Silicon Valley es, por un lado, la culminación del Estado tecnócrata de la Guerra Fría y, por otro lado, una pesadilla irracional.

Estas plataformas están jugando un rol político significativo que se vio muy nítidamente este año: ¿Hacia dónde puede ir la relación del nuevo gobierno con las plataformas?

No es claro lo que va a ocurrir. Hay un problema político pero también de imaginación respecto de cuál podría el ecosistema informativo digital en un escenario post cuasi monopólico. Yo, incluso estando acá en Washington, trato de seguir el tema: hay una visión de cuál es el problema, que estas compañías tienen demasiado poder, pero no hay una visión articulada sobre el escenario alternativo y cuáles serían las herramientas y los instrumentos de política pública para llegar a eso. Entonces lo único que hay es una sanción, una corrección frente al orden existente, que obviamente lo único que hace es restablecer el orden de estas compañías que tienen un enorme dominio de la vida digital. Cuando se rompió AT&T había una visión de cuál sería el orden post AT&T, con diferentes compañías telefónicas distribuidas en cada parte del país. No hay un horizonte similar hoy. Yo no veo que esté trazado ni por los Demócratas ni por los Republicanos, y creo que eso pasa porque no hay consenso. Hay consenso en el problema, y un consenso tibio, pero eso no se articula en un proyecto que erosione la posición casi monopólica que tienen.
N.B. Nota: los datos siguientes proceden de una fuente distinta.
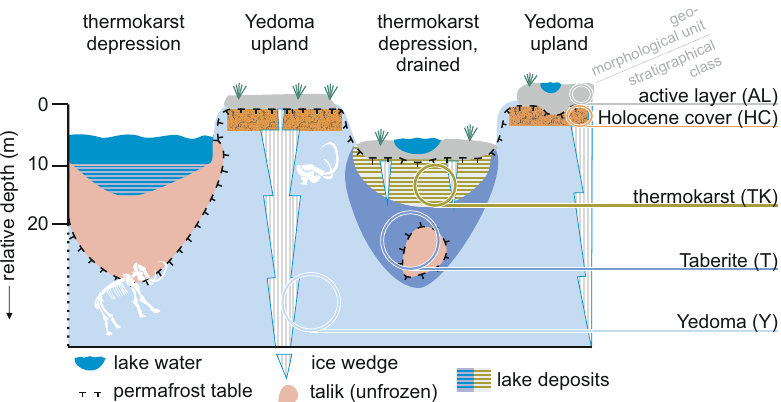
Fig.2|Conceptualmodelofthestratigraphicpositionanddegradationlegacy. Conceptual model of the stratigraphic position and degradation legacy (former freeze-thawing history) of the considered deposits: active layer (grey colour code, n =467), Holocene cover (orange, n =175), thermokarst deposits, (olive-green, n =479), Taberite (in-situ thawed, diagenetically altered but not relocated former Yedoma deposits, bluish-purple n =175), and Yedoma (ice-blue, n =917) deposits.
Varios periodistas van a acudir a la asunción de Biden con chaleco antibalas, vos escribiste distintos artículos sobre el ciberacoso a periodistas: ¿cuánto influyó la retórica hostil de Trump con la prensa en este clima y cuánto responde a un problema global que excede a Trump?

Hay dimensiones globales de este fenómeno. De hecho, yo participé en un estudio apoyado por UNESCO sobre acoso a mujeres periodistas alrededor del mundo y es exactamente el mismo fenómeno, en el sentido de la gravedad, el aumento de casos, el tipo de lenguaje, la misoginia movilizada. Pero hay componentes propios de Estados Unidos. Ahí es cuando un gobierno como el de Trump en el poder, que permanentemente azuza a los medios, tiene una movilización. En las entrevistas que yo hice me mostraban ejemplos del lenguaje que usaban para acosar a periodistas y era casi sacado textualmente de lo que Trump decía u otros políticos republicanos. Lo que pasa es que eso impacta con una tradición en este país que es el vigilantismo, de hacer justicia por propias manos, auto-organizada, no porque alguien está pagado por los servicios de inteligencia o por el gobierno, sino que sucede “espontáneamente”, así como grupos autoconvocados linchaban a los negros o a los mexicanos hace 120 años. No estoy diciendo que son cosas idénticas, no, digo que es un proceso desde abajo, incentivado desde arriba, ya sea por la voz presidencial, por políticos o por medios afines que permanentemente pintan a los medios mainstream como el enemigo. En este país es un fenómeno muy fuerte instigado desde la derecha. En otros países lo que ves es que hay un hostigamiento, un acoso en línea y en algunos momentos en el mundo real, desde la izquierda y desde la derecha, según desde qué medios trabajen y la línea editorial partidaria o ideológica.